- _Element and coordinate rows_
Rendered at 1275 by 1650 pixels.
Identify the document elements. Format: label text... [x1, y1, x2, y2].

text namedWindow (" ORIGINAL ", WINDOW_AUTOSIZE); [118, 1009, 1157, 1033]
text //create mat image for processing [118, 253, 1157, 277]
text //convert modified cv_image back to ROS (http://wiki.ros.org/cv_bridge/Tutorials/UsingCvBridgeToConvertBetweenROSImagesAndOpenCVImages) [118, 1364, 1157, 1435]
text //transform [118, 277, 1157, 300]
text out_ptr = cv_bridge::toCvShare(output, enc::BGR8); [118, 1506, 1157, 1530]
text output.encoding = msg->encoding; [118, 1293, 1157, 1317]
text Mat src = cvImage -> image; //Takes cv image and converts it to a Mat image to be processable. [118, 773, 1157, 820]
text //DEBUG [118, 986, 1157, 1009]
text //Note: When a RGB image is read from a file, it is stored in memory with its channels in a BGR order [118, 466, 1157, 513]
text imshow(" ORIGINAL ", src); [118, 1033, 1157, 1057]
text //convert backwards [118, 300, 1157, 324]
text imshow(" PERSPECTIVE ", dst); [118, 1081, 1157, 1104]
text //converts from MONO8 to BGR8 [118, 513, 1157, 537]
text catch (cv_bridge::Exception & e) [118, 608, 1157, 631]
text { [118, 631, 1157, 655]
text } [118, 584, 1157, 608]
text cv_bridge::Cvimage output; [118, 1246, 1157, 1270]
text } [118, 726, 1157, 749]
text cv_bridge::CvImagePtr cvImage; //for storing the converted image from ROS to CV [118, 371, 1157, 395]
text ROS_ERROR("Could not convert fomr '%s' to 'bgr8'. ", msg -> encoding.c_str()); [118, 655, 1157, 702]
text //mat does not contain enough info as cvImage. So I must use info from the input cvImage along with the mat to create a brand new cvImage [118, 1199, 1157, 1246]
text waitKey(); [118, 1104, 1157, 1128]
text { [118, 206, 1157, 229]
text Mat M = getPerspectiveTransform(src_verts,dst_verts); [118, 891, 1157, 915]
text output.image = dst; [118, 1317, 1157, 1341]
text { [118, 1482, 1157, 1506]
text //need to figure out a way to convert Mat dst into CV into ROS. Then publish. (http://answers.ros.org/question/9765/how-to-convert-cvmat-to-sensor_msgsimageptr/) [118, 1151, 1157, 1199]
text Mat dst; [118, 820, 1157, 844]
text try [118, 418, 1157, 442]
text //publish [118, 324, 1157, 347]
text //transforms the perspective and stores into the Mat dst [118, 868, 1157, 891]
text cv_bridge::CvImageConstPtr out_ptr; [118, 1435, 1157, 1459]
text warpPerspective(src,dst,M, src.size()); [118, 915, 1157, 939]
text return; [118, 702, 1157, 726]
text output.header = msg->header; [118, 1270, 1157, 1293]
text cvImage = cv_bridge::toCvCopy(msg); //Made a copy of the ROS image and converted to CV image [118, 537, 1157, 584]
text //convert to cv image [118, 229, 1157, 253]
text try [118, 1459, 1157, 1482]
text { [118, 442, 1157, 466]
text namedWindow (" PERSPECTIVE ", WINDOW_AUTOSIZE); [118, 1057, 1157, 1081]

- _AIM_
Please output every row above again, word for word and in the same order.

- _THE REPLY_
Rendered at 1275 by 1650 pixels.
Identify the document elements. Format: label text... [x1, y1, x2, y2].

text namedWindow (" ORIGINAL ", WINDOW_AUTOSIZE); [118, 1009, 1157, 1033]
text //create mat image for processing [118, 253, 1157, 277]
text //convert modified cv_image back to ROS (http://wiki.ros.org/cv_bridge/Tutorials/UsingCvBridgeToConvertBetweenROSImagesAndOpenCVImages) [118, 1364, 1157, 1435]
text //transform [118, 277, 1157, 300]
text out_ptr = cv_bridge::toCvShare(output, enc::BGR8); [118, 1506, 1157, 1530]
text output.encoding = msg->encoding; [118, 1293, 1157, 1317]
text Mat src = cvImage -> image; //Takes cv image and converts it to a Mat image to be processable. [118, 773, 1157, 820]
text //DEBUG [118, 986, 1157, 1009]
text //Note: When a RGB image is read from a file, it is stored in memory with its channels in a BGR order [118, 466, 1157, 513]
text imshow(" ORIGINAL ", src); [118, 1033, 1157, 1057]
text //convert backwards [118, 300, 1157, 324]
text imshow(" PERSPECTIVE ", dst); [118, 1081, 1157, 1104]
text //converts from MONO8 to BGR8 [118, 513, 1157, 537]
text catch (cv_bridge::Exception & e) [118, 608, 1157, 631]
text { [118, 631, 1157, 655]
text } [118, 584, 1157, 608]
text cv_bridge::Cvimage output; [118, 1246, 1157, 1270]
text } [118, 726, 1157, 749]
text cv_bridge::CvImagePtr cvImage; //for storing the converted image from ROS to CV [118, 371, 1157, 395]
text ROS_ERROR("Could not convert fomr '%s' to 'bgr8'. ", msg -> encoding.c_str()); [118, 655, 1157, 702]
text //mat does not contain enough info as cvImage. So I must use info from the input cvImage along with the mat to create a brand new cvImage [118, 1199, 1157, 1246]
text waitKey(); [118, 1104, 1157, 1128]
text { [118, 206, 1157, 229]
text Mat M = getPerspectiveTransform(src_verts,dst_verts); [118, 891, 1157, 915]
text output.image = dst; [118, 1317, 1157, 1341]
text { [118, 1482, 1157, 1506]
text //need to figure out a way to convert Mat dst into CV into ROS. Then publish. (http://answers.ros.org/question/9765/how-to-convert-cvmat-to-sensor_msgsimageptr/) [118, 1151, 1157, 1199]
text Mat dst; [118, 820, 1157, 844]
text try [118, 418, 1157, 442]
text //publish [118, 324, 1157, 347]
text //transforms the perspective and stores into the Mat dst [118, 868, 1157, 891]
text cv_bridge::CvImageConstPtr out_ptr; [118, 1435, 1157, 1459]
text warpPerspective(src,dst,M, src.size()); [118, 915, 1157, 939]
text return; [118, 702, 1157, 726]
text output.header = msg->header; [118, 1270, 1157, 1293]
text cvImage = cv_bridge::toCvCopy(msg); //Made a copy of the ROS image and converted to CV image [118, 537, 1157, 584]
text //convert to cv image [118, 229, 1157, 253]
text try [118, 1459, 1157, 1482]
text { [118, 442, 1157, 466]
text namedWindow (" PERSPECTIVE ", WINDOW_AUTOSIZE); [118, 1057, 1157, 1081]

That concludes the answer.